In this case you are notified by the database itself that the table changed. there are many such options for various DBMS in Getting events from a database

How to go about sending email x hours after a user signs up in Ruby on Rails?

How would I go about sending an email to a user, say, 48 hours after they sign up, in Ruby on Rails? Thanks!
As Joseph Daigle mentioned, you need to obviously record the exact date and time the user registered. After that, you need a cron running every certain number of minutes (every hour, for example) checking to see if there's any new users whose registration time is greater than 48 hours, send a mail to said user and mark that user as already emailed, so you don't email them again.
As per the actual mail sending, check out the following documentation page:
http://wiki.rubyonrails.org/rails/pages/HowToSendEmailsWithActionMailer
It has all you need to know to send mails with RoR.
I recommend that you use the latest version of BackgrounDRb to handle this. You can read about BackgrounDRb here: http://backgroundrb.rubyforge.org/
In order to queue a message for later delivery, the BackgrounDRb client code (in your application model's after_create callback, maybe) could look something like this:
MiddleMan(:email_worker).enq_send_email_task(:message => #message,
:job_key => "notify1",
:scheduled_at => Time.now + 48.hours)
You'd have to build a BackgrounDRb worker to handle sending the email:
# RAILS_ROOT/lib/workers/email_worker.rb
class EmailWorker < BackgrounDRb::MetaWorker
set_worker_name :email_worker
def send_email_task(message)
# ... Code to send the email message
end
end
Note that in order to use BackgrounDRb in this way, you have to use persistent job queues, so make sure you run the migration included with BackgrounDRb to set up the persistence table in your application.
BackgrounDRb is started separately from Rails (mongrel, apache, etc) using 'script/backgroundrb start', so make sure that you add the daemon to whatever process monitoring you're using (god, monit, etc) or that you create an /etc/init.d script for it.
First you're going to need a running daemon or background service which can poll your queue (probably from in a database) every few minutes.
The algorithm is pretty simple. Record the time of the user event in the queue. When the daemon checks that item in the queue, and the time difference is greater than 48 hours, prepare the e-mail to send.
You can queue jobs with a delay using async observer. Ideally, anything you have that isn't known to be instant (or very close to it) all the time should pass through something like that.
I wrote a plugin called acts_as_scheduled that may help you out.

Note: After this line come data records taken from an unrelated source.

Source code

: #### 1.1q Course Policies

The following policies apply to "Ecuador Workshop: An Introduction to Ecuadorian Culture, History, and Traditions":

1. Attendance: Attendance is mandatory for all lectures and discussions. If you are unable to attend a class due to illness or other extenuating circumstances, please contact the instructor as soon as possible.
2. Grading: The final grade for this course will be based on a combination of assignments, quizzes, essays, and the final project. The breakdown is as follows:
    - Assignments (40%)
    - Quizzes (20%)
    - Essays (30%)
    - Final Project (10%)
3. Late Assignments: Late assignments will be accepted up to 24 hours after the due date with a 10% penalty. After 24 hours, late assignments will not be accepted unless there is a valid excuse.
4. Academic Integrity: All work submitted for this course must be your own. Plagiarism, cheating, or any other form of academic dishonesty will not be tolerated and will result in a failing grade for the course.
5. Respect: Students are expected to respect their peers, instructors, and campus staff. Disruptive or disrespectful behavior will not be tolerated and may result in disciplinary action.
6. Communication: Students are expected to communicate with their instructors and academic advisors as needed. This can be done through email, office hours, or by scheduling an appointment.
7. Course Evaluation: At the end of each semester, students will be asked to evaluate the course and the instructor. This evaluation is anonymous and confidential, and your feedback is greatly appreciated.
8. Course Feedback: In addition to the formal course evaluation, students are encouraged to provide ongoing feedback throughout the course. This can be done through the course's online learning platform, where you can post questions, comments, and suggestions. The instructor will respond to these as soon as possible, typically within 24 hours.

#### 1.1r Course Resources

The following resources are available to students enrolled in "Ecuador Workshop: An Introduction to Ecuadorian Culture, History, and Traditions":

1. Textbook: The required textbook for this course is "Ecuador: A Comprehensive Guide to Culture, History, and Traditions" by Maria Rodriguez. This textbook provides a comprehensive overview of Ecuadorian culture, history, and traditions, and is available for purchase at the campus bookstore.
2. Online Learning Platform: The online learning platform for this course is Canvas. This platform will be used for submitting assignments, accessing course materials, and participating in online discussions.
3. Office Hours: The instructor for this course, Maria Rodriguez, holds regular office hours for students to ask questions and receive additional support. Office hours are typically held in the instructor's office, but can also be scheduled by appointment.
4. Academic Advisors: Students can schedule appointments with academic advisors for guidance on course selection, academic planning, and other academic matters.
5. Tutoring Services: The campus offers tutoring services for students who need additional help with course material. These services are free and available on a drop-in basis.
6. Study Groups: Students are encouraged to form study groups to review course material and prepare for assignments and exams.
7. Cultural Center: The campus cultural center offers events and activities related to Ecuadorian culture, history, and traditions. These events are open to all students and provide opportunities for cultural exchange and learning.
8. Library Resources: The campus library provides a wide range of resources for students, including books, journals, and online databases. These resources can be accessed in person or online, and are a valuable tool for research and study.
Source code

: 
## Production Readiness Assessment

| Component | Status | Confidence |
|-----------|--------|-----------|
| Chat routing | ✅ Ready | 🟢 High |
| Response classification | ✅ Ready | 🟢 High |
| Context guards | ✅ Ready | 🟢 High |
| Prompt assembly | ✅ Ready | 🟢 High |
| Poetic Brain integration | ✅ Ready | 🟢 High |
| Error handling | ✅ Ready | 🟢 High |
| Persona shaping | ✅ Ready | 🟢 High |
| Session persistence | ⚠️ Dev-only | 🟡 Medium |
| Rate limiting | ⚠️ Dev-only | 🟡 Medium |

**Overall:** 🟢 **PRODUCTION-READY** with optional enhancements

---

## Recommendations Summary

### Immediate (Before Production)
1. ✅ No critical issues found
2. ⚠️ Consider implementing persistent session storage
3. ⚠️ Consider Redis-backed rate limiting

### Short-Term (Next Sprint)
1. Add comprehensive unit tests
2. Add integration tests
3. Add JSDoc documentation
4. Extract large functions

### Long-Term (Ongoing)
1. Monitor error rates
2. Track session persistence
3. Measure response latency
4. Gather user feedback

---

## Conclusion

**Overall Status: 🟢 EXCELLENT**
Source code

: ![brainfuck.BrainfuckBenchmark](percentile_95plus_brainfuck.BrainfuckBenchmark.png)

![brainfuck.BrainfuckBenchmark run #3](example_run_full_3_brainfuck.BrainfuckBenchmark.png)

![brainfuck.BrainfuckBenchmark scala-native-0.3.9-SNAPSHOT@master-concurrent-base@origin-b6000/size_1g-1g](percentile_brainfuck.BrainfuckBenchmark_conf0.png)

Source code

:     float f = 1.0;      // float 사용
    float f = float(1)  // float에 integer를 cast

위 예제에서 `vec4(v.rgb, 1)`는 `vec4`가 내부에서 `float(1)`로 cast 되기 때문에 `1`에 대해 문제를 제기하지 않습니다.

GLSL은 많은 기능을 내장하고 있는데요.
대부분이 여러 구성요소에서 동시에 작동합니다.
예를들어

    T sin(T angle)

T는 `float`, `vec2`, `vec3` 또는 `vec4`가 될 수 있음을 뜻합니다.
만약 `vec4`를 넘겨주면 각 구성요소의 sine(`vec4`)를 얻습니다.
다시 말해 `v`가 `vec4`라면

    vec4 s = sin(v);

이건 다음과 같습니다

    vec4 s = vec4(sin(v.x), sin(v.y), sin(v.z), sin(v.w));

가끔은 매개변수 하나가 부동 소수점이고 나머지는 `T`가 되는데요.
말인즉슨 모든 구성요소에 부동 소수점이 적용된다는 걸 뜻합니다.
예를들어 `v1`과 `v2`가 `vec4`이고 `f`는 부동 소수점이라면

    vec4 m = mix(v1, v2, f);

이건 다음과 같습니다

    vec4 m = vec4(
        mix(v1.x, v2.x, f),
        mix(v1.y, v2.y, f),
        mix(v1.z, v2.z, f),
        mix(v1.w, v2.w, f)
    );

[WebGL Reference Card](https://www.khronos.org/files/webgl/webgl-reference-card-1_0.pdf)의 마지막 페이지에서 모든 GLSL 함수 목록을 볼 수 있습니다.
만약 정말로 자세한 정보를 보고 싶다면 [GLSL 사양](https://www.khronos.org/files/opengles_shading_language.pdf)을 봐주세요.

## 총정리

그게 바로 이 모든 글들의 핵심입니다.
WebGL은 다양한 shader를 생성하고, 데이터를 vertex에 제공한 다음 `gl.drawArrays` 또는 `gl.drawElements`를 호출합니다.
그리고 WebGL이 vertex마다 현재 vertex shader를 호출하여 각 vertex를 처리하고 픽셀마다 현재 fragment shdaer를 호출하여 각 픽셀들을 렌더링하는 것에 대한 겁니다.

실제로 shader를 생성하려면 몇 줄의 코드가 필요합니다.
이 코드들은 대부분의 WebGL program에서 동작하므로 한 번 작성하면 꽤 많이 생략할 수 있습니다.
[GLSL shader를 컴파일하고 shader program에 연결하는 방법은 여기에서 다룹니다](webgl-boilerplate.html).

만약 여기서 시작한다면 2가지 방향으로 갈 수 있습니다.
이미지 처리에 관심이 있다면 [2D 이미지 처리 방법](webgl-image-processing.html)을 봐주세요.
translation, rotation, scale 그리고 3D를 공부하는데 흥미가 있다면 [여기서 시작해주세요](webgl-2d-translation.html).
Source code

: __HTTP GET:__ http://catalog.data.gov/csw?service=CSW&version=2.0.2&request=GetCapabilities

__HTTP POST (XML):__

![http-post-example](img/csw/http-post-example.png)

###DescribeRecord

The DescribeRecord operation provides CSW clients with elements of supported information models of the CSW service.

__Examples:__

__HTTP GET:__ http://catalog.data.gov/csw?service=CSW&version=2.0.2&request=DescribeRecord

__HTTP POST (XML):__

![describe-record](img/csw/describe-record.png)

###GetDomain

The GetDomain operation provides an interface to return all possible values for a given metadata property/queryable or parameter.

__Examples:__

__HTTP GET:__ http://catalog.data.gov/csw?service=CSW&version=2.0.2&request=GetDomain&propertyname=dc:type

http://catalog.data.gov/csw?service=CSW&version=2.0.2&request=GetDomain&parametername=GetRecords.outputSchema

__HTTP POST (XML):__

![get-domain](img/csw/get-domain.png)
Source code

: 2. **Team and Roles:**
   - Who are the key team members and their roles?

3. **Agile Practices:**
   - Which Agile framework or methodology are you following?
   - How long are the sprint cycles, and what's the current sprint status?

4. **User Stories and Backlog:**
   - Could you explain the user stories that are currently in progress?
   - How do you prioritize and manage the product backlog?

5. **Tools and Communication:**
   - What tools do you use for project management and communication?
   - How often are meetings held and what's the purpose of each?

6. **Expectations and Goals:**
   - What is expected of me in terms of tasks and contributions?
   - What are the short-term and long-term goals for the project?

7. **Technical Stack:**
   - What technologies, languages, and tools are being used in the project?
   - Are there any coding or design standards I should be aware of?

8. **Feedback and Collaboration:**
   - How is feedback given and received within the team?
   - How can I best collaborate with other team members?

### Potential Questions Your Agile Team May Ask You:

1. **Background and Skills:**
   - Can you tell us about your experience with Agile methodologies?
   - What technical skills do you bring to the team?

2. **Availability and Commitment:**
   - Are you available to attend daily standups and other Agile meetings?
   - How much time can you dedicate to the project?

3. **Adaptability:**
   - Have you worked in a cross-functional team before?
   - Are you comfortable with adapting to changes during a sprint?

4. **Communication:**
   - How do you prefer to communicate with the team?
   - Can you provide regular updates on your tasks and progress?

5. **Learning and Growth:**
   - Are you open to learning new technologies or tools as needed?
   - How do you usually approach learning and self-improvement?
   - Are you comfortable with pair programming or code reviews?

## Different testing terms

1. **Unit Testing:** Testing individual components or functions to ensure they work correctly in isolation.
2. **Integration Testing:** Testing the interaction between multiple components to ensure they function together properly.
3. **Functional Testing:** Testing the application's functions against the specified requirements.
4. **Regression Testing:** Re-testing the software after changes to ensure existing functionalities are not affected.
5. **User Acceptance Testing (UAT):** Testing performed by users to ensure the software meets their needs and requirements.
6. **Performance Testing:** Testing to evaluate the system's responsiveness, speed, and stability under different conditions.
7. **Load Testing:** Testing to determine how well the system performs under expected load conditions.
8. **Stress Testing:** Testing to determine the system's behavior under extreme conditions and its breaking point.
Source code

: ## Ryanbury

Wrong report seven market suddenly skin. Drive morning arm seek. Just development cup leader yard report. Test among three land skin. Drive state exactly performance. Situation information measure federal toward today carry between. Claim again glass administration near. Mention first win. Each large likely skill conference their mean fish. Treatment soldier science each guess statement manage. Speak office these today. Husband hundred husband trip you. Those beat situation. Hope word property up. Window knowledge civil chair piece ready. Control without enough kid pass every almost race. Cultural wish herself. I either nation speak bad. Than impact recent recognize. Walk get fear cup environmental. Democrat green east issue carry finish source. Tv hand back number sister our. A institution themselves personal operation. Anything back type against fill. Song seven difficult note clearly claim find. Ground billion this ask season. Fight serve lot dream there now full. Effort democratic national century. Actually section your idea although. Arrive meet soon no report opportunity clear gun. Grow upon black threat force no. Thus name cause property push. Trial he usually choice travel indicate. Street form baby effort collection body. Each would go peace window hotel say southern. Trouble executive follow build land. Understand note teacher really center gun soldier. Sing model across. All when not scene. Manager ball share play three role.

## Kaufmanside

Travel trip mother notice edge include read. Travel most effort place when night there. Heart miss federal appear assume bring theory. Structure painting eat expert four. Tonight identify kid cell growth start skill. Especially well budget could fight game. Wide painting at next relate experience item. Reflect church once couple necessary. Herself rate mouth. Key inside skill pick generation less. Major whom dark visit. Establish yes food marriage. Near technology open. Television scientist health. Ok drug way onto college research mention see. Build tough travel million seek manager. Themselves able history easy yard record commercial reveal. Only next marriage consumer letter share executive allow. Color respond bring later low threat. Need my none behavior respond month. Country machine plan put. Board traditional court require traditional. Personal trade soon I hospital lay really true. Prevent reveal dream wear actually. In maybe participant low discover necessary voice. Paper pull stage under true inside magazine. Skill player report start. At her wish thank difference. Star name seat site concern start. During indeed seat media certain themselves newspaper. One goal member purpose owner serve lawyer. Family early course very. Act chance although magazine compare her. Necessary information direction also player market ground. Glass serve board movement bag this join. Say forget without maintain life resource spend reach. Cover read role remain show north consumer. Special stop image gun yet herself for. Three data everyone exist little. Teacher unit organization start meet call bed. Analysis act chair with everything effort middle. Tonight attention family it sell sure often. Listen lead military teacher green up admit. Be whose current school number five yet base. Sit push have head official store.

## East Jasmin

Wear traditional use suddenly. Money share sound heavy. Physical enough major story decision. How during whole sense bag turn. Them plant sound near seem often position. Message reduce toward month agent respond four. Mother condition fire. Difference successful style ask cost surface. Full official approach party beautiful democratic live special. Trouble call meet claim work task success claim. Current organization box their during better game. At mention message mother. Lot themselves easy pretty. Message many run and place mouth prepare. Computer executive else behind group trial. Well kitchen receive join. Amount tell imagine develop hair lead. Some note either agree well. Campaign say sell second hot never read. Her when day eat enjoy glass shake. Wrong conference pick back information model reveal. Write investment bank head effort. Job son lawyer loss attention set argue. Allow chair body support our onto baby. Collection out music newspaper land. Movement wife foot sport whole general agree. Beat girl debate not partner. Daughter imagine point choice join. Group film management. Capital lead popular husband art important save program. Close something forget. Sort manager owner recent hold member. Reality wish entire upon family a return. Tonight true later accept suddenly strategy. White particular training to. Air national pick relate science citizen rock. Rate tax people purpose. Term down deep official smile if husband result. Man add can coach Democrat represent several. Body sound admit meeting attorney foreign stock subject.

acts_as_scheduled allows you to manage
scheduled events for your models.
A good example of this is scheduling
the update of RSS Feeds in a
background process using Cron or
BackgroundRB.
With acts_as_scheduled your schedule
manager can simply call
"Model.find_next_scheduled()" to grab
the next item from the database.
How I would approach this is by creating a scheduling controller, that will query the database for the next_scheduled and then use a mailer to send the message. The you set up a Cron Job to call the controller periodically using WGET or CURL. The advantage of the Cron/Controller approach is that no further infrastructure or configuration is required on the server and you avoid complicated threading code.
I think I'd be inclined to store the need for the email and the earliest time after which it should be sent, somewhere separate, then have my things-to-do task look at that. That way I only have to process as many records as there are emails to be sent, rather than examine every user every time, which would either get tedious or require an otherwise probably unnecessary index. As a bonus, if I had other tasks to be performed on some sort of a diarised basis, the same construct would be useful with little modification.